Start

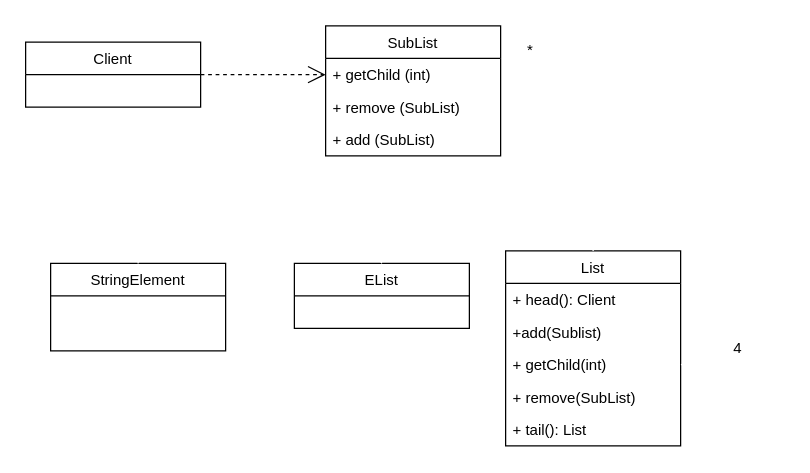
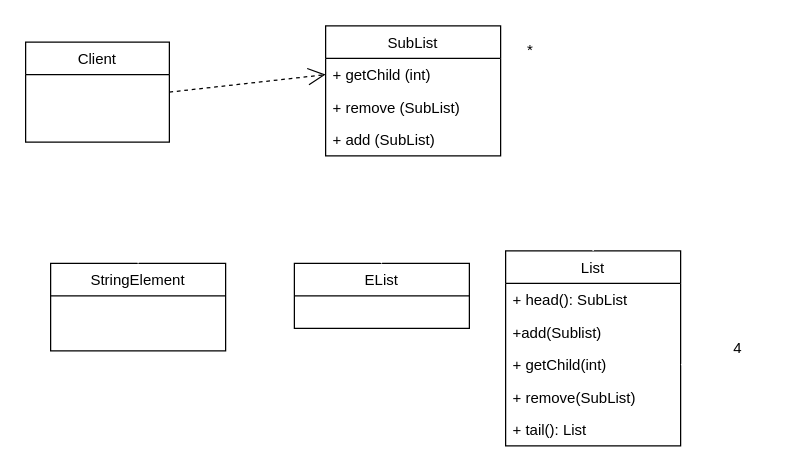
  <mxCell id="0" />
  <mxCell id="1" parent="0" />
- <mxCell id="2" value="Client" style="swimlane;fontStyle=0;childLayout=stackLayout;horizontal=1;startSize=26;fillColor=none;horizontalStack=0;resizeParent=1;resizeParentMax=0;resizeLast=0;collapsible=1;marginBottom=0;" vertex="1" parent="1"><mxGeometry x="20" y="33" width="140" height="52" as="geometry" /></mxCell>
+ <mxCell id="2" value="Client" style="swimlane;fontStyle=0;childLayout=stackLayout;horizontal=1;startSize=26;fillColor=none;horizontalStack=0;resizeParent=1;resizeParentMax=0;resizeLast=0;collapsible=1;marginBottom=0;" vertex="1" parent="1"><mxGeometry x="20" y="33" width="115" height="80" as="geometry" /></mxCell>
  <mxCell id="3" value="SubList" style="swimlane;fontStyle=0;childLayout=stackLayout;horizontal=1;startSize=26;fillColor=none;horizontalStack=0;resizeParent=1;resizeParentMax=0;resizeLast=0;collapsible=1;marginBottom=0;" vertex="1" parent="1"><mxGeometry x="260" y="20" width="140" height="104" as="geometry" /></mxCell>
  <mxCell id="4" value="+ getChild (int)" style="text;strokeColor=none;fillColor=none;align=left;verticalAlign=top;spacingLeft=4;spacingRight=4;overflow=hidden;rotatable=0;points=[[0,0.5],[1,0.5]];portConstraint=eastwest;" vertex="1" parent="3"><mxGeometry y="26" width="140" height="26" as="geometry" /></mxCell>
  <mxCell id="5" value="+ remove (SubList)" style="text;strokeColor=none;fillColor=none;align=left;verticalAlign=top;spacingLeft=4;spacingRight=4;overflow=hidden;rotatable=0;points=[[0,0.5],[1,0.5]];portConstraint=eastwest;" vertex="1" parent="3"><mxGeometry y="52" width="140" height="26" as="geometry" /></mxCell>
  <mxCell id="6" value="+ add (SubList)" style="text;strokeColor=none;fillColor=none;align=left;verticalAlign=top;spacingLeft=4;spacingRight=4;overflow=hidden;rotatable=0;points=[[0,0.5],[1,0.5]];portConstraint=eastwest;" vertex="1" parent="3"><mxGeometry y="78" width="140" height="26" as="geometry" /></mxCell>
  <mxCell id="7" value="StringElement" style="swimlane;fontStyle=0;childLayout=stackLayout;horizontal=1;startSize=26;fillColor=none;horizontalStack=0;resizeParent=1;resizeParentMax=0;resizeLast=0;collapsible=1;marginBottom=0;" vertex="1" parent="1"><mxGeometry x="40" y="210" width="140" height="70" as="geometry" /></mxCell>
  <mxCell id="8" value="EList" style="swimlane;fontStyle=0;childLayout=stackLayout;horizontal=1;startSize=26;fillColor=none;horizontalStack=0;resizeParent=1;resizeParentMax=0;resizeLast=0;collapsible=1;marginBottom=0;" vertex="1" parent="1"><mxGeometry x="235" y="210" width="140" height="52" as="geometry" /></mxCell>
  <mxCell id="9" value="List" style="swimlane;fontStyle=0;childLayout=stackLayout;horizontal=1;startSize=26;fillColor=none;horizontalStack=0;resizeParent=1;resizeParentMax=0;resizeLast=0;collapsible=1;marginBottom=0;" vertex="1" parent="1"><mxGeometry x="404" y="200" width="140" height="156" as="geometry" /></mxCell>
- <mxCell id="10" value="+ head(): Client" style="text;strokeColor=none;fillColor=none;align=left;verticalAlign=top;spacingLeft=4;spacingRight=4;overflow=hidden;rotatable=0;points=[[0,0.5],[1,0.5]];portConstraint=eastwest;" vertex="1" parent="9"><mxGeometry y="26" width="140" height="26" as="geometry" /></mxCell>
+ <mxCell id="10" value="+ head(): SubList" style="text;strokeColor=none;fillColor=none;align=left;verticalAlign=top;spacingLeft=4;spacingRight=4;overflow=hidden;rotatable=0;points=[[0,0.5],[1,0.5]];portConstraint=eastwest;" vertex="1" parent="9"><mxGeometry y="26" width="140" height="26" as="geometry" /></mxCell>
  <mxCell id="11" value="+add(Sublist)" style="text;strokeColor=none;fillColor=none;align=left;verticalAlign=top;spacingLeft=4;spacingRight=4;overflow=hidden;rotatable=0;points=[[0,0.5],[1,0.5]];portConstraint=eastwest;" vertex="1" parent="9"><mxGeometry y="52" width="140" height="26" as="geometry" /></mxCell>
  <mxCell id="12" value="+ getChild(int)" style="text;strokeColor=none;fillColor=none;align=left;verticalAlign=top;spacingLeft=4;spacingRight=4;overflow=hidden;rotatable=0;points=[[0,0.5],[1,0.5]];portConstraint=eastwest;" vertex="1" parent="9"><mxGeometry y="78" width="140" height="26" as="geometry" /></mxCell>
  <mxCell id="13" value="+ remove(SubList)" style="text;strokeColor=none;fillColor=none;align=left;verticalAlign=top;spacingLeft=4;spacingRight=4;overflow=hidden;rotatable=0;points=[[0,0.5],[1,0.5]];portConstraint=eastwest;" vertex="1" parent="9"><mxGeometry y="104" width="140" height="26" as="geometry" /></mxCell>
  <mxCell id="14" value="+ tail(): List" style="text;strokeColor=none;fillColor=none;align=left;verticalAlign=top;spacingLeft=4;spacingRight=4;overflow=hidden;rotatable=0;points=[[0,0.5],[1,0.5]];portConstraint=eastwest;" vertex="1" parent="9"><mxGeometry y="130" width="140" height="26" as="geometry" /></mxCell>
  <mxCell id="15" value="" style="endArrow=open;dashed=1;endFill=0;endSize=12;html=1;exitX=1;exitY=0.5;exitDx=0;exitDy=0;entryX=0;entryY=0.5;entryDx=0;entryDy=0;" edge="1" parent="1" source="2" target="4"><mxGeometry width="160" relative="1" as="geometry"><mxPoint x="270" y="200" as="sourcePoint" /><mxPoint x="430" y="200" as="targetPoint" /></mxGeometry></mxCell>
  <mxCell id="16" value="" style="endArrow=diamondThin;endFill=1;endSize=24;html=1;entryX=1;entryY=0.5;entryDx=0;entryDy=0;startArrow=open;startFill=0;strokeColor=#FFFFFF;" edge="1" parent="1" target="12"><mxGeometry width="160" relative="1" as="geometry"><mxPoint x="402" y="50" as="sourcePoint" /><mxPoint x="430" y="200" as="targetPoint" /><Array as="points"><mxPoint x="620" y="50" /><mxPoint x="620" y="291" /></Array></mxGeometry></mxCell>
  <mxCell id="17" value="" style="endArrow=classic;html=1;strokeColor=#FFFFFF;entryX=0.514;entryY=1.077;entryDx=0;entryDy=0;entryPerimeter=0;" edge="1" parent="1" target="6"><mxGeometry width="50" height="50" relative="1" as="geometry"><mxPoint x="110" y="170" as="sourcePoint" /><mxPoint x="380" y="170" as="targetPoint" /><Array as="points"><mxPoint x="332" y="170" /></Array></mxGeometry></mxCell>
  <mxCell id="18" value="*" style="text;html=1;strokeColor=none;fillColor=none;align=center;verticalAlign=middle;whiteSpace=wrap;rounded=0;" vertex="1" parent="1"><mxGeometry x="404" y="30" width="40" height="20" as="geometry" /></mxCell>
  <mxCell id="19" value="4" style="text;html=1;strokeColor=none;fillColor=none;align=center;verticalAlign=middle;whiteSpace=wrap;rounded=0;" vertex="1" parent="1"><mxGeometry x="570" y="268" width="40" height="20" as="geometry" /></mxCell>
  <mxCell id="20" value="" style="endArrow=none;html=1;strokeColor=#FFFFFF;entryX=0.5;entryY=0;entryDx=0;entryDy=0;" edge="1" parent="1" target="9"><mxGeometry width="50" height="50" relative="1" as="geometry"><mxPoint x="330" y="170" as="sourcePoint" /><mxPoint x="380" y="170" as="targetPoint" /><Array as="points"><mxPoint x="474" y="170" /></Array></mxGeometry></mxCell>
  <mxCell id="21" value="" style="endArrow=none;html=1;strokeColor=#FFFFFF;exitX=0.5;exitY=0;exitDx=0;exitDy=0;" edge="1" parent="1" source="8"><mxGeometry width="50" height="50" relative="1" as="geometry"><mxPoint x="330" y="220" as="sourcePoint" /><mxPoint x="280" y="170" as="targetPoint" /></mxGeometry></mxCell>
  <mxCell id="22" value="" style="endArrow=none;html=1;strokeColor=#FFFFFF;exitX=0.5;exitY=0;exitDx=0;exitDy=0;" edge="1" parent="1" source="7"><mxGeometry width="50" height="50" relative="1" as="geometry"><mxPoint x="290" y="220" as="sourcePoint" /><mxPoint x="110" y="170" as="targetPoint" /><Array as="points" /></mxGeometry></mxCell>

End

Problem details: Gather every line of the data above that contains the string "getChild", and copy each of those lines out in full.

Worked solution:
  <mxCell id="4" value="+ getChild (int)" style="text;strokeColor=none;fillColor=none;align=left;verticalAlign=top;spacingLeft=4;spacingRight=4;overflow=hidden;rotatable=0;points=[[0,0.5],[1,0.5]];portConstraint=eastwest;" vertex="1" parent="3"><mxGeometry y="26" width="140" height="26" as="geometry" /></mxCell>
  <mxCell id="12" value="+ getChild(int)" style="text;strokeColor=none;fillColor=none;align=left;verticalAlign=top;spacingLeft=4;spacingRight=4;overflow=hidden;rotatable=0;points=[[0,0.5],[1,0.5]];portConstraint=eastwest;" vertex="1" parent="9"><mxGeometry y="78" width="140" height="26" as="geometry" /></mxCell>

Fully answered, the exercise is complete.